EXERCISE OBJECTIVE. I'd like the records transcribed exactly, leaving the images out.
┌────────
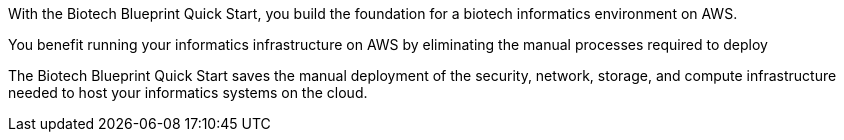 // Replace the content in <>
// Briefly describe the software. Use consistent and clear branding. 
// Include the benefits of using the software on AWS, and provide details on usage scenarios.

With the Biotech Blueprint Quick Start, you build the foundation for a biotech informatics environment on AWS.

You benefit running your informatics infrastructure on AWS by eliminating the manual processes required to deploy 

The Biotech Blueprint Quick Start saves the manual deployment of the security, network, storage, and compute infrastructure needed to host your informatics systems on the cloud.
└────────
RESPONSE BOX.
 // Replace the content in <>
// Briefly describe the software. Use consistent and clear branding. 
// Include the benefits of using the software on AWS, and provide details on usage scenarios.

With the Biotech Blueprint Quick Start, you build the foundation for a biotech informatics environment on AWS.

You benefit running your informatics infrastructure on AWS by eliminating the manual processes required to deploy 

The Biotech Blueprint Quick Start saves the manual deployment of the security, network, storage, and compute infrastructure needed to host your informatics systems on the cloud.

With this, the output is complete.